For my niece's 4th birthday, my sister suggested I purchase her some Legos. Just plain Legos. I went to about half a dozen different toy stores. No plain Legos - all of the Bionicles, MindStorm and the like, but no plain Legos. WTF? No plain Legos?!?!? What, kids don't come with imagination anymore? Gimme a break! I finally had to order them online. I got a bucket of 500 plain pieces and a 1/2 price kit with only a few specialized pieces. My niece now will sit for hours and play Legos. It's one of our favorite things to do when I visit. Build Lego towns, vehicles, etc. and then watch Godzilla or even a fluffy bunny come through and wreak havok!!! Mua ha ha ha ha ha ha ha ha!!!! Ahem... Kenny P. Visualize Whirled P.'s
"Hearsay has it that a product range like LEGO MINDSTORMS is no longer in focus. This is not true. On the contrary, MINDSTORMS, CLIKITS and BIONICLE are all good examples of products the company wants to stake on." SOURCE: http://www.lego.com/eng/info/default.asp?page=pres s
I'm told that this is how it works with McDonalds, so it may well work with others as well:
Simply put they are choking the competition. McDonalds' are built every half a block. It's not profitable. However, it chokes away the mom-and-pop and non-chain stores very quickly. Then it works on the small chain stores. It might work on Burger King and other big chains over time, but not as well.

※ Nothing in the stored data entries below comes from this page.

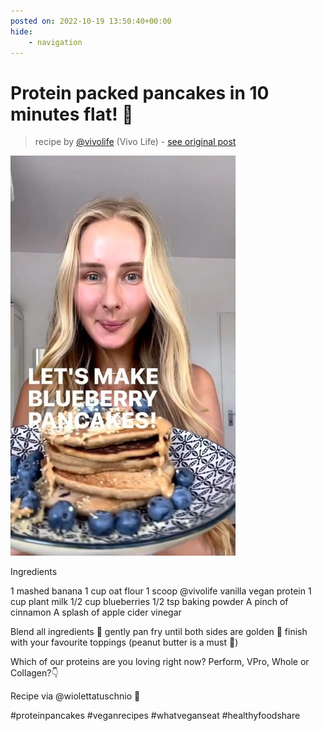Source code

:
```yaml
---
posted on: 2022-10-19 13:50:40+00:00
hide:
    - navigation
---
```


# Protein packed pancakes in 10 minutes flat! 🥞 

> recipe by [@vivolife](https://www.instagram.com/vivolife/) 
(Vivo Life) - [see original post](https://instagram.com/p/Cj5ceE9D5yw)

![](../img/vivolife_19-10-2022_1310.png)


Ingredients

1 mashed banana
1 cup oat flour
1 scoop @vivolife vanilla vegan protein
1 cup plant milk 
1/2 cup blueberries
1/2 tsp baking powder 
A pinch of cinnamon
A splash of apple cider vinegar

Blend all ingredients 🔸 gently pan fry until both sides are golden 🔸 finish with your favourite toppings (peanut butter is a must 🤤)

Which of our proteins are you loving right now? Perform, VPro, Whole or Collagen?👇

Recipe via @wiolettatuschnio 🤩

\#proteinpancakes \#veganrecipes \#whatveganseat \#healthyfoodshare 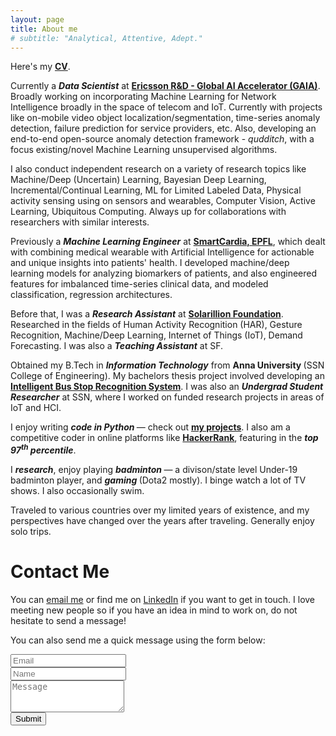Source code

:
 ```yaml
---
layout: page
title: About me
# subtitle: "Analytical, Attentive, Adept."
---
```


<div id="aboutme-section">

<p class="about-text">
<span class="fa fa-download about-icon"></span>
Here's my <a href="/Resume_Gautham.pdf"><strong> CV</strong></a>.
</p>

<p class="about-text">
<span class="fa fa-briefcase about-icon"></span>
Currently a <strong><i>Data Scientist</i></strong> at <strong><a href="https://www.ericsson.com/en">Ericsson R&D - Global AI Accelerator (GAIA)</a></strong>. Broadly working on incorporating Machine Learning for Network Intelligence broadly in the space of telecom and IoT. Currently with projects like on-mobile video object localization/segmentation, time-series anomaly detection, failure prediction for service providers, etc. Also, developing an end-to-end open-source anomaly detection framework - <i>qudditch</i>, with a focus existing/novel Machine Learning unsupervised algorithms.
</p>

<p class="about-text">
<span class="fa fa-briefcase about-icon"></span>
I also conduct independent research on a variety of research topics like Machine/Deep (Uncertain) Learning, Bayesian Deep Learning, Incremental/Continual Learning, ML for Limited Labeled Data, Physical activity sensing using on sensors and wearables, Computer Vision, Active Learning, Ubiquitous Computing. Always up for collaborations with researchers with similar interests.
</p>

<p class="about-text">
<span class="fa fa-briefcase about-icon"></span>
Previously a <strong><i>Machine Learning Engineer</i></strong> at <strong><a href="http://www.smartcardia.com">SmartCardia, EPFL</a></strong>, which dealt with combining medical wearable with Artificial Intelligence for actionable and unique insights into patients' health. I developed machine/deep learning models for analyzing biomarkers of patients, and also engineered features for imbalanced time-series clinical data, and modeled classification, regression architectures.
</p>

<p class="about-text">
<span class="fa fa-briefcase about-icon"></span>
Before that, I was a <strong><i>Research Assistant</i></strong> at <strong><a href="http://solarillionfoundation.org/">Solarillion Foundation</a></strong>. Researched in the fields of Human Activity Recognition (HAR), Gesture Recognition, Machine/Deep Learning, Internet of Things (IoT), Demand Forecasting. I was also a <strong><i>Teaching Assistant</i></strong> at SF.
</p>

<p class="about-text">
<span class="fa fa-graduation-cap about-icon"></span>
Obtained my B.Tech in <strong><i>Information Technology</i></strong> from <strong> Anna University </strong>(SSN College of Engineering). My bachelors thesis project involved developing an <a href="https://github.com/gauthamkrishna-g/Intelligent-Bus-Stop-Recognition-System" target="_blank"><strong> Intelligent Bus Stop Recognition System</strong></a>. I was also an <strong><i>Undergrad Student Researcher</i></strong> at SSN, where I worked on funded research projects in areas of IoT and HCI.
</p>

<p class="about-text">
<span class="fa fa-code about-icon"></span>
I enjoy writing <strong><i> code in Python </i></strong> &mdash; check out <a href="/projects"><strong>my projects</strong></a>. I also am a competitive coder in online platforms like <a href="https://hackerrank.com/gauthamkrishna_g/"><strong> HackerRank</strong></a>, featuring in the <strong><i>top 97<sup>th</sup> percentile</i></strong>.
</p>

<p class="about-text">
<span class="fa fa-gamepad about-icon"></span>
I <strong><i>research</i></strong>, enjoy playing <strong><i> badminton </i></strong> &mdash; a divison/state level Under-19 badminton player, and <strong><i> gaming </i></strong>(Dota2 mostly). I binge watch a lot of TV shows. I also occasionally swim.
</p>

<p class="about-text">
<span class="fa fa-globe about-icon"></span>
Traveled to various countries over my limited years of existence, and my perspectives have changed over the years after traveling. Generally enjoy solo trips.
</p>

</div>

<div id="contactme">
<h1>Contact Me</h1>
</div>
<!--
<div class="alert alert-danger" role="alert">
I will be away until September 15, with very limited time to work. My responses will be slow during this period.
</div>
-->



<p>You can <a href="mailto:gauthamkrishna.gudur@gmail.com">email me</a> or find me on <a href="https://www.linkedin.com/in/gauthamkrishna-g/"> LinkedIn</a> if you want to get in touch. I love meeting new people so if you have an idea in mind to work on, do not hesitate to send a message!</p>

<form action="https://formspree.io/gauthamkrishna.gudur@gmail.com" method="POST" class="form" id="contact-form">
  <p>You can also send me a quick message using the form below:</p>
  <div class="row">
    <div class="col-xs-6">
      <input type="email" name="_replyto" class="form-control input-lg" placeholder="Email" title="Email">
    </div>
    <div class="col-xs-6">
      <input type="text" name="name" class="form-control input-lg" placeholder="Name" title="Name">
    </div>
  </div>
  <input type="hidden" name="_subject" value="New submission from gauthamkrishna-g.com">
  <textarea type="text" name="content" class="form-control input-lg" placeholder="Message" title="Message" required="required" rows="3"></textarea>
  <br>
  <input type="text" name="_gotcha" style="display:none">
  <input type="hidden" name="_next" value="./aboutme?message=Your message was sent successfully, thanks!" />
  <button type="submit" class="btn btn-lg btn-primary">Submit</button>
</form>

Once the competition around the area is choked into non-existance, you close the less performing stores and have found yourself a corner on the market. You sacrifice some capital to gain market dominance in the area. The bigger the chain the easier and more readily they can take those losses, and for a longer time. Everybody has a point they have to say enough is enough. I think these stores are just hoping theirs is father down the road.